Les époux X se sont pourvus en Cassation.

La Cour de Cassation vient de confirmer le caractère non animateur de la Holding.

Pour ce faire, la haute juridiction s’est fondé sur un faisceau d’indices :

Concernant les conventions d’animation :

Au soutien de leur argumentation les époux produisaient deux conventions d’animation et des procès-verbaux de réunion du conseil de surveillance de la société X outre des rapports de gestion du directoire.

Aux termes de ces conventions la société X s’engageait :

  • à assumer la direction et le management stratégique de deux sociétés filiales et à leur fournir l’assistance et le conseil dont elles auront besoin dans le domaine financier, comptable, commercial, technique ainsi que dans celui des ressources humaines ;

  • à définir la politique de ces deux sociétés en adéquation avec celle du groupe et de ses filiales.

Elles énoncaient en leur article 2 que la société Maison D X a seule qualité pour élaborer et diriger la politique générale du groupe et ses orientations stratégiques sur les plans financiers, administratifs, commercial ou organisationnel et que les sociétés opérationnelles doivent veiller à ce que leurs décisions opérationnelles soient conformes à ladite politique.
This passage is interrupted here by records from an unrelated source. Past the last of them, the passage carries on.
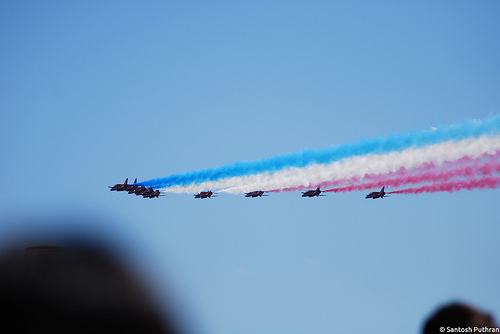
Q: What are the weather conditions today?
A: It is cloudless.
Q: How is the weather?
A: It is cloudless.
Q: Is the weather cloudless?
A: Yes, it is cloudless.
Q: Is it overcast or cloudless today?
A: It is cloudless.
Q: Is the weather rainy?
A: No, it is cloudless.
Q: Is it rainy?
A: No, it is cloudless.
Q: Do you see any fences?
A: No, there are no fences.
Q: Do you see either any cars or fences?
A: No, there are no fences or cars.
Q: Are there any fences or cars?
A: No, there are no fences or cars.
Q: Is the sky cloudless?
A: Yes, the sky is cloudless.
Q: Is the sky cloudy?
A: No, the sky is cloudless.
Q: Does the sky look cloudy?
A: No, the sky is cloudless.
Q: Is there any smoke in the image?
A: Yes, there is smoke.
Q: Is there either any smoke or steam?
A: Yes, there is smoke.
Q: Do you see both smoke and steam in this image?
A: No, there is smoke but no steam.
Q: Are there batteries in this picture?
A: No, there are no batteries.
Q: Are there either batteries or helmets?
A: No, there are no batteries or helmets.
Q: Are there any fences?
A: No, there are no fences.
Les conventions

Pour autant, la Cour fait valoir :

  • qu’au vu des déclarations fiscales effectuées par la société Holding les prestations décrites dans les conventions n’ont pas été suivies de la contrepartie financière prévue pour chaque filiale signataire.

  • que la société Holding qui comprend trois personnes dans ses effectifs, ne dispose pas des moyens humains pour assurer, à l’égard des sociétés filiales employant entre 136 et 150 personnes sur la période d’imposition contestée, l’ensemble des fonctions support, d’assistance et de conseil qui lui sont dévolues par les conventions.

Ces éléments invalident la réalité des prestations susceptibles d’étayer le rôle d’animation de la société Holding.

Concernant les procès-verbaux du conseil de surveillance de la société Holding

La Cour fait valoir :

Ils ne font que relater, dans un style impersonnel, les éléments des comptes de gestion ainsi que la présentation des comptes annuels des deux filiales et approuver la gestion des sociétés du groupe telle qu’elle est menée par ses dirigeants et qu’ils ne mentionnent, à l’exception du seul procès-verbal du 7 septembre 2011, aucune décision ou orientation adoptée ou impulsée par le conseil de surveillance.

Le seul le procès-verbal du 7 septembre 2011 qui fait état de la « réalisation d’investissements présentés » et de la mise en oeuvre du licenciement collectif envisagé par une société filiale, est insuffisant à caractériser un rôle d’animation du groupe à défaut d’éléments factuels attestant de directives données par la société holding aux filiales et d’une stratégie déterminée par celle-ci au sein du groupe sur l’ensemble de la période considérée

Concernant les rapports annuels de gestion présentés par le directoire au conseil de surveillance de la société Holding

Ils présentent les résultats des sociétés du groupe mais ne révèlent aucune prise de décision du directoire

Le rappel du rôle de holding animatrice du groupe de la société Holding n’est conforté par aucun autre élément de nature à objectiver, au delà d’un rappel de principe, des prestations, diligences, initiatives ou décisions de nature à justifier du caractère effectif de la fonction d’animation des sociétés du groupe.

Pour la Cour de cassation, de ces énonciations, constatations et appréciations, la cour d’appel a exactement déduit que le caractère effectif du rôle d’animation de la société holding au sein du groupe n’était pas caractérisé.